Yep, und man muss es im BIOS aktivieren. Die Einstellung nennt sich "Virtualization Technology".
 
DunklerRabe schrieb:
Mich nicht, wie das bei anderen aussehen mag kann ich nicht sagen.

Du solltest auch mal einen Blick in sein Signatur werfen. Ihn wird es auch nicht überrumpeln.

DunklerRabe schrieb:
Ideal wäre halt, wenn man sich um gar keine Konfig kümmern MUSS, sich aber um alles kümmern KANN. Und auch Ubuntu gibt dir eine Shell wo man dann schön im CLI rumhacken kann, sofern man denn will.

Ja aber wenn man es dann konfigurieren will, dann funktioniert das ganze System nicht mehr und man hat nicht die leiseste Ahnung wo man anfangen könnte.

DunklerRabe schrieb:
Aber prinzipiell tieferes Interesse bei der Empfehlung eines OS zu unterstellen find ich irgendwie den falschen Ansatz.

Ich bin immmer noch der Meinung dass Leute die sich mit Linux befassen wollen es besser von klein auf selber, anhand einer benutzerfreundlichen Anleitung konfigurieren sollten. Auch wenn es ihnen auf den ersten Blick nicht passt. So lernen sie die Möglichkeiten und die Vorteile von Linux kennen, die sich garantiert nicht nur im Preis verstecken.

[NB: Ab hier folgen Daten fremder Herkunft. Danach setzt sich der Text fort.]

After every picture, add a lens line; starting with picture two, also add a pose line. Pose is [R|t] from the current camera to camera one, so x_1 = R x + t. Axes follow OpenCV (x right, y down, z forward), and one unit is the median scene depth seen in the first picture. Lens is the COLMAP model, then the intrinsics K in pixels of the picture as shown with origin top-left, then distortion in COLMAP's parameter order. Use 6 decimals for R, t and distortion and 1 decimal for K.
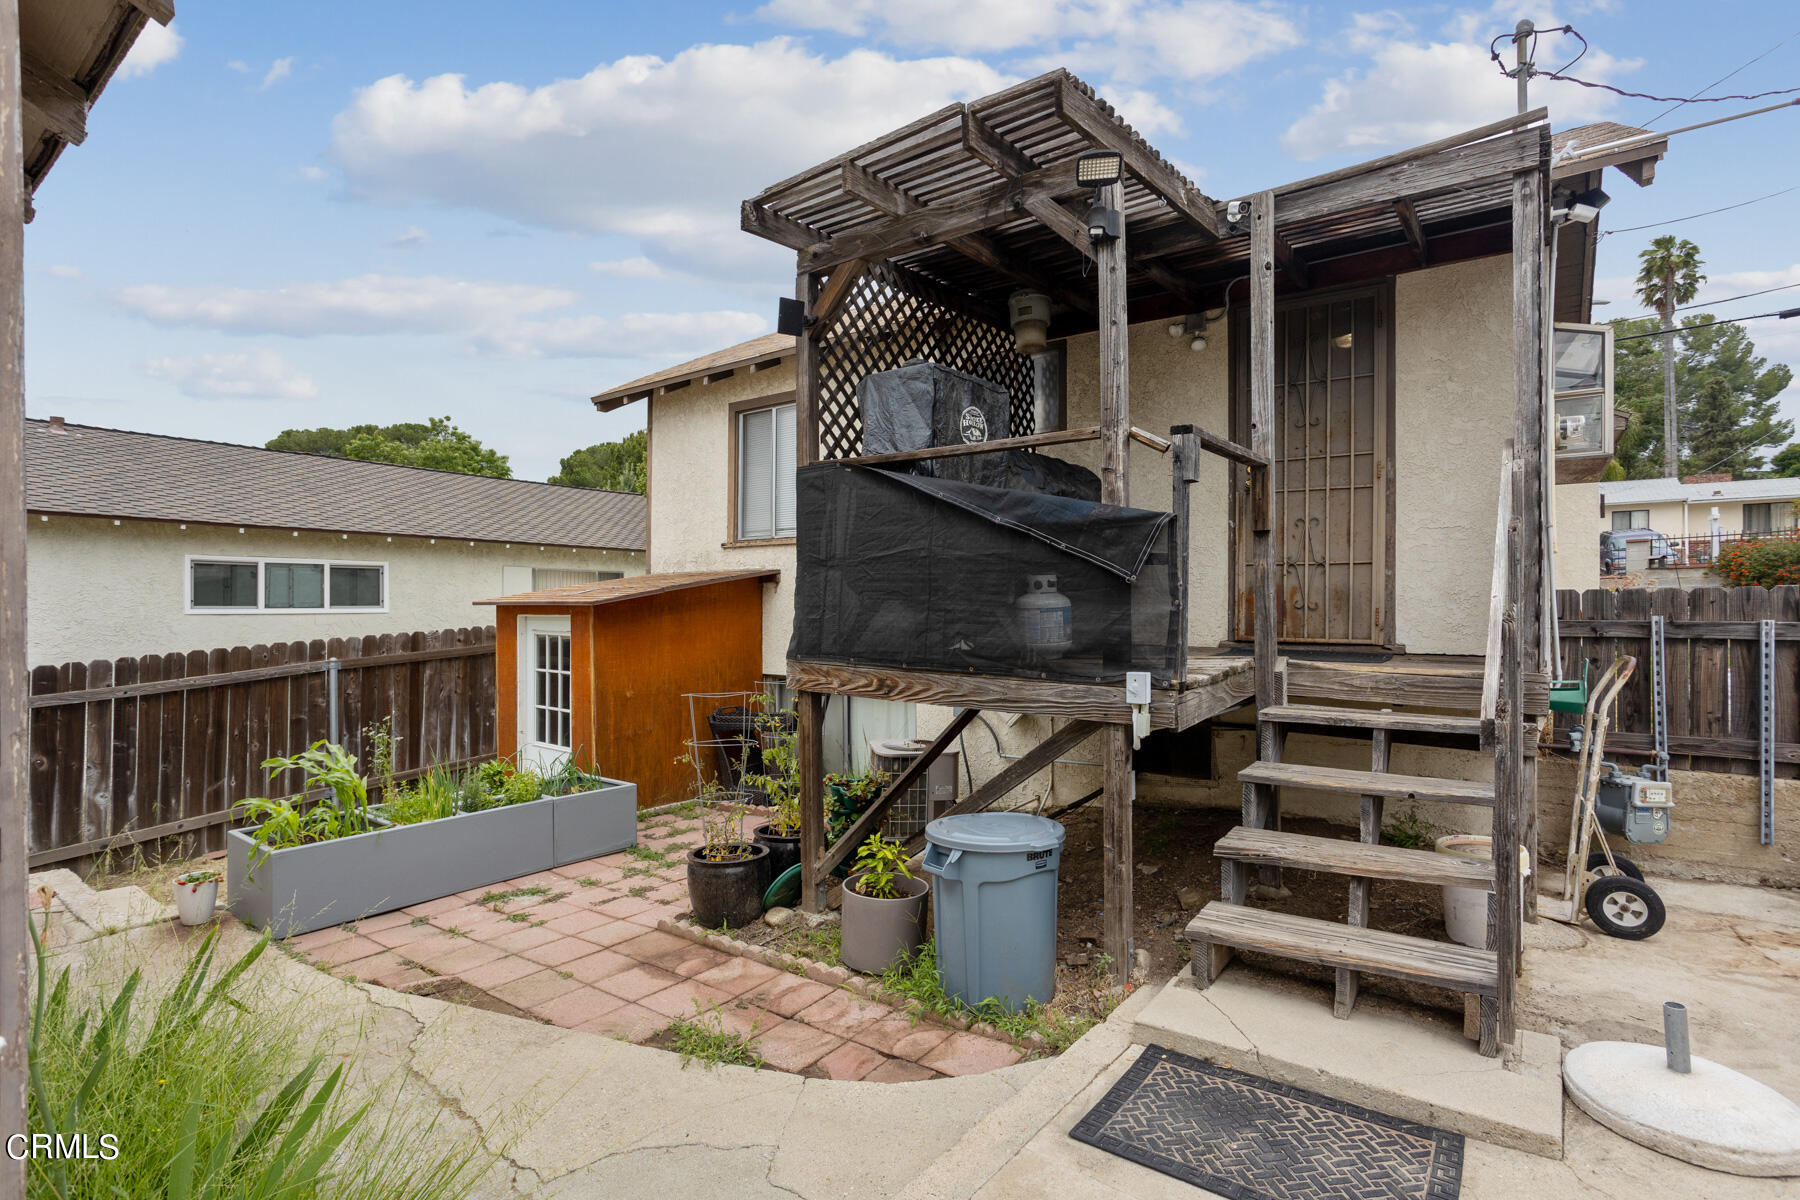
lens RADIAL K [[870.0, 0, 894.4], [0, 870.0, 604.4], [0, 0, 1]] dist [-0.056364, 0.034261]
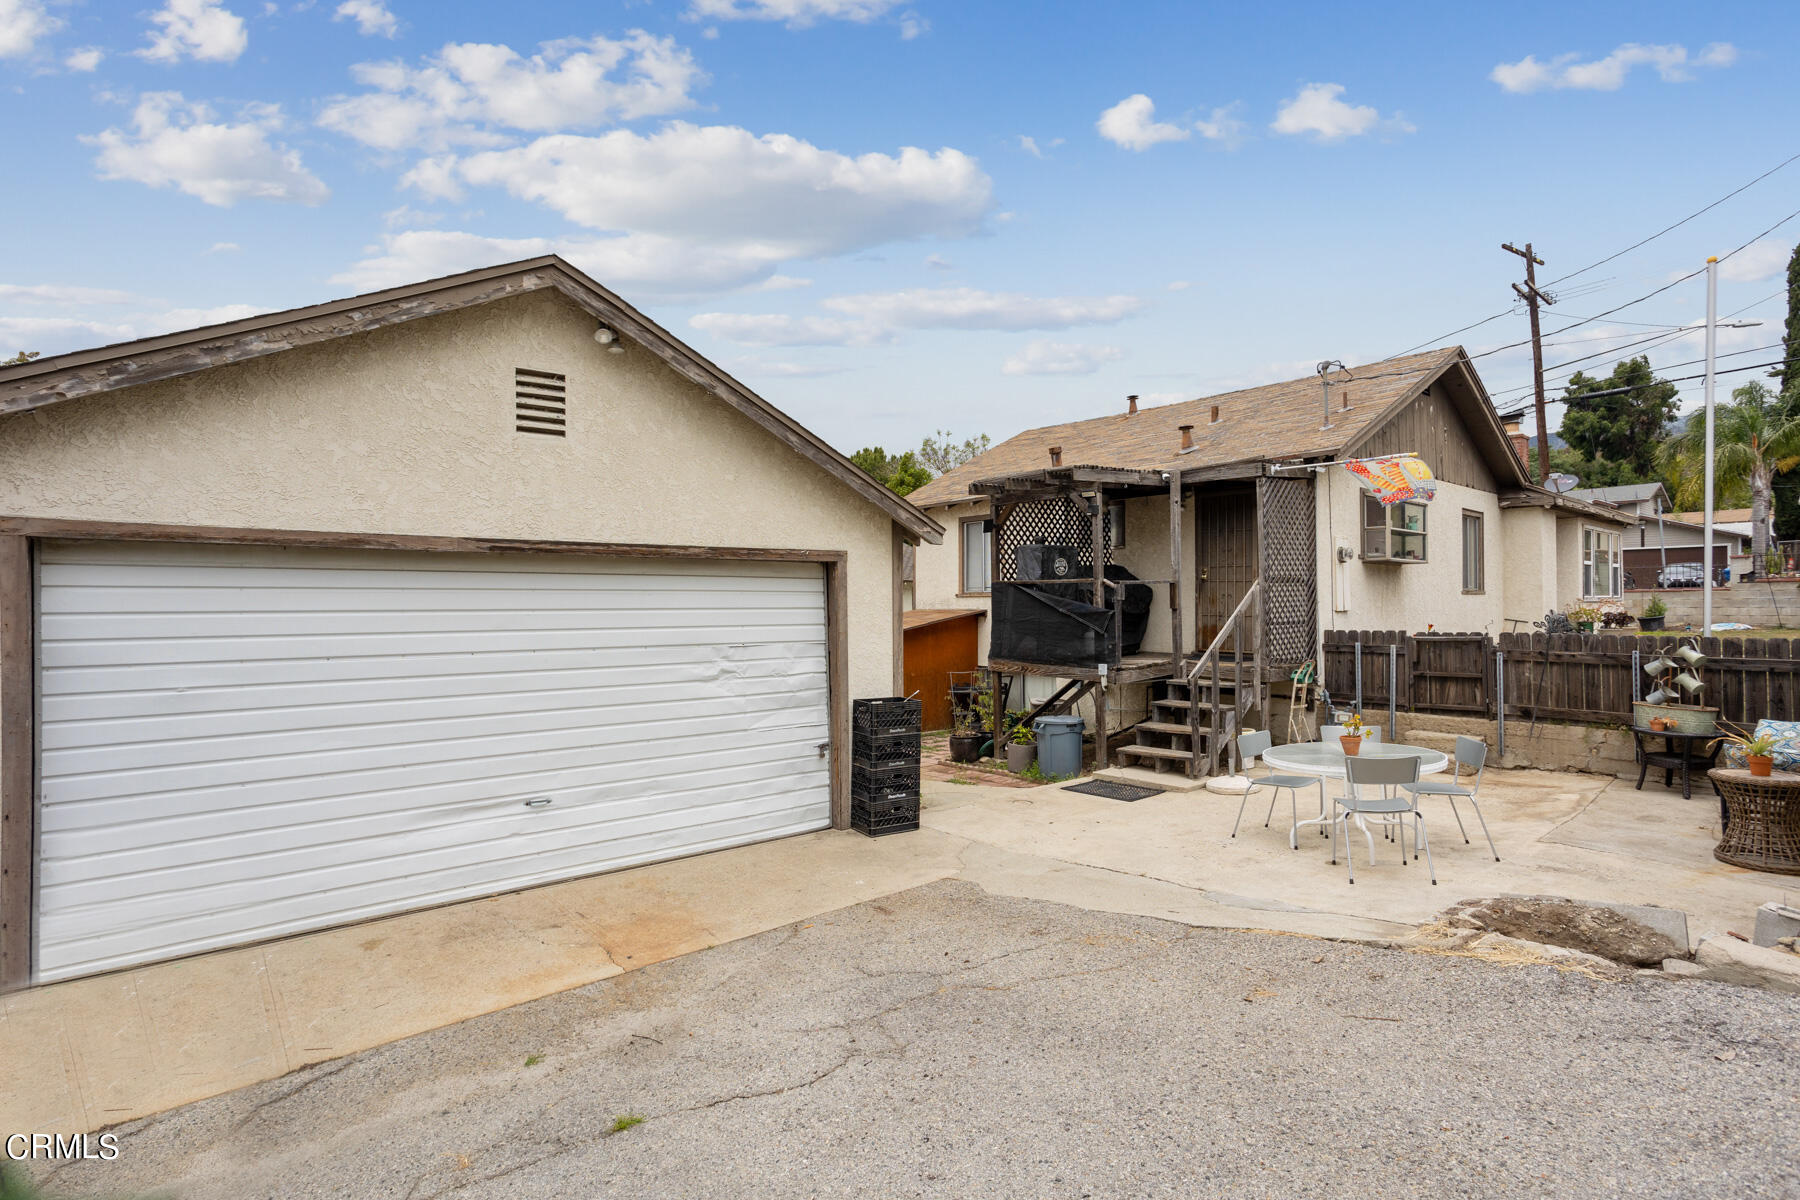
lens RADIAL K [[878.9, 0, 901.0], [0, 878.9, 594.3], [0, 0, 1]] dist [-0.053934, 0.036773]
pose [[0.971420, -0.009635, -0.237170, 0.240004], [0.008466, 0.999946, -0.005950, -0.111770], [0.237214, 0.003773, 0.971450, -1.549954]]
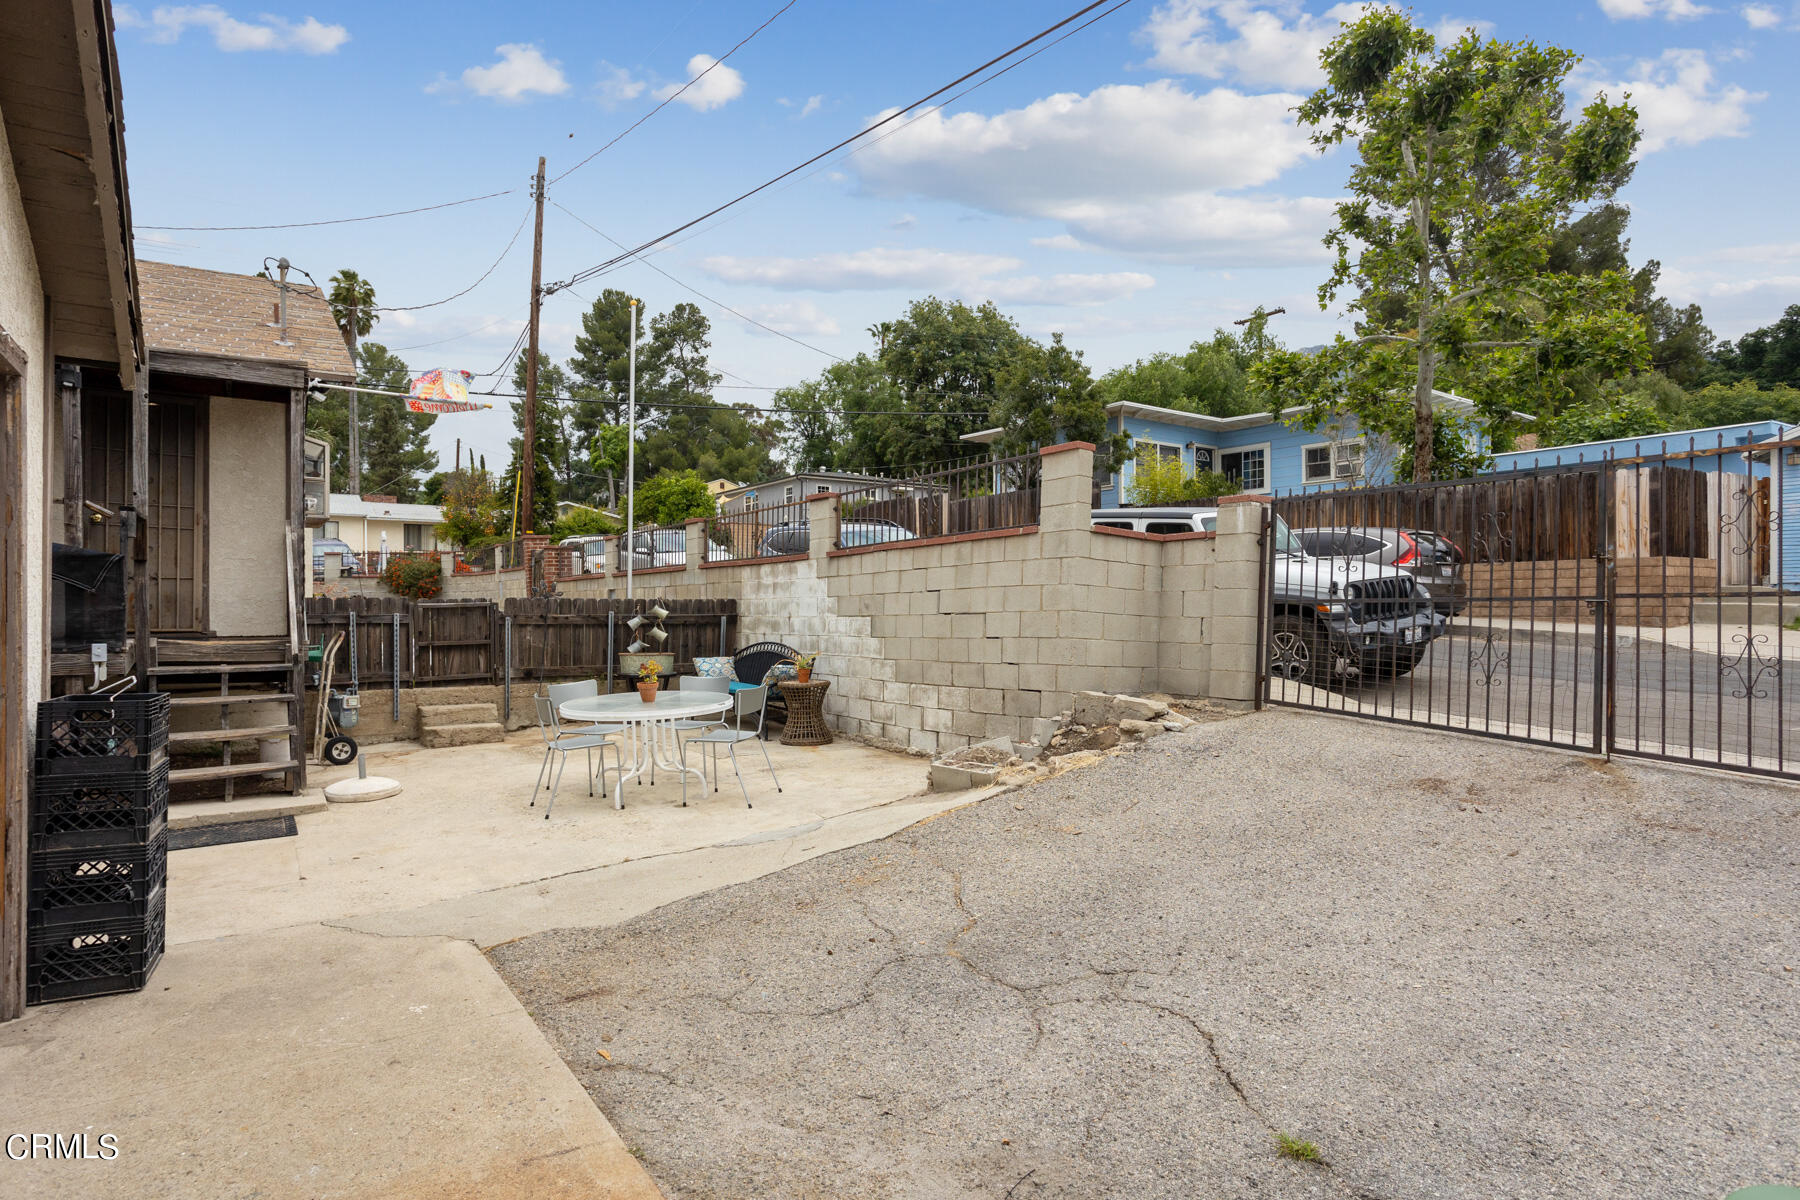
lens RADIAL K [[978.5, 0, 893.4], [0, 978.5, 619.7], [0, 0, 1]] dist [-0.006821, 0.000540]
pose [[0.320202, -0.010343, 0.947293, -0.791772], [-0.003509, 0.999921, 0.012104, -0.000140], [-0.947343, -0.007200, 0.320140, -0.853604]]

Im gleichen Zug lernt man was bash,kernel,dämonen,xorg,... sind. Eben das was Linux ausmacht.

Jeder der über Arch schändet hat wahrscheinlich noch nicht einmal probiert die Wiki aufzumachen.
 
Arch Linux ist für einen Linux Anfänger genauso geeignet wie Ubuntu(habe auch damit angefangen, wenn man mal die mini Ausflüge nach SuSe und Co aussen vor nimmt, die bei mir keinen Tag gehalten haben), aber nur dann wenn derjenige von sich aus, kein Problem damit hat auch mal ne Wikki zu lesen u.s.w. Sollte ein Umsteiger nur daran interessiert sein, ein BS zu haben, das schnell installiert ist und mit dem er dann gleich im Internet surfen, Filme gucken u.s.w. kann, ohne viel zu tun, dann spricht nichts gegen eine Distri, wo man nicht unter die Haube gucken muss,
Grafische Menus sind kein Teufelswerk sondern Komfort, wenn man den braucht/haben will.